## Assigned task
Please return the data that follows precisely as written, but without the images.

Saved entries
=== Begin Enclosure ===

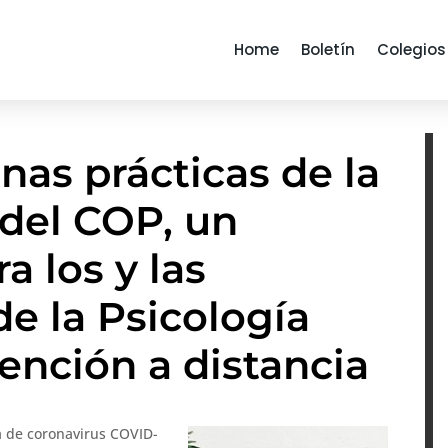
Home
Boletín
Colegios
nas prácticas de la
 del COP, un
a los y las
de la Psicología
ención a distancia
a de coronavirus COVID-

=== End Enclosure ===

## Expected output
Home
Boletín
Colegios
nas prácticas de la
 del COP, un
a los y las
de la Psicología
ención a distancia
a de coronavirus COVID-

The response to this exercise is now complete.